UT Philosophy Department highlighted its research cluster in the metaphysics of freedom and action theory
2013 Tennessee Value and Agency Conference
If libertarianism about free will and moral responsibility is true, then people sometimes act freely and accountably without being causally determined to do so. Frequently maligned within the history of philosophy, this view has gained increasingly sympathetic attention among philosophers. But many stark questions remain, including: How plausible is this view? If our actions are not causally determined, how can we have control over them? Why should we want our actions to be breaks in the deterministic causal chain?
The second annual Tennessee Value and Agency (TVA), November 15-17, conference features keynote speakers Robert Kane (Texas) and Michael McKenna (Arizona) as well as roughly a dozen papers selected upon blind peer review that engage these and similar issues relevant to the assessment of libertarian approaches to freedom and responsibility.

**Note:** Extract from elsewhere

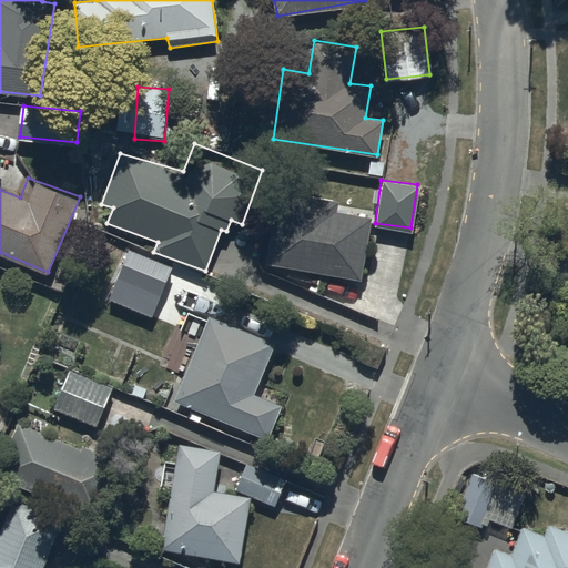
[(265,261),(361,276),(372,209),(338,203),(340,194),(279,184),(265,261)]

2014 Annual Spring Philosophy Symposium
The 2014 Spring Symposium: "Free Will, Metaphysics, and Science", Saturday April 5th, is a one-day workshop, hosted by UT Philosopher David Palmer, bringing together some leading philosophers to discuss the interplay between free will, metaphysics, and science, with questions like: do scientific results show that free will is an illusion? How do contemporary developments in metaphysics (e.g., substance, causation) shed light on the traditional problem of agency and free will? The workshop will feature papers by David Palmer as well as three visitors: Al Mele (Florida State), Carolina Sartorio (Arizona), and Scott Sehon (Bowdoin). There will be 2 sessions in the morning, and 2 sessions in the afternoon, followed by an evening reception. (Mele will talk on whether contemporary scientific results show that free will is an illusion; Sartorio will talk on how the metaphysics of causation bears on the free will problem; Sehon will discuss how teleological explanations of action bear on the free will problem; and finally some little known rising star, David Palmer, often seen walking the halls of McClung Tower will talk about how freely-willed actions might be uncaused events.) All are welcome. (Yes, it is a Saturday, but if you spend *one* weekend this academic year doing philosophy, make it this one! OK, this one and the November Saturday of the TVA meeting.)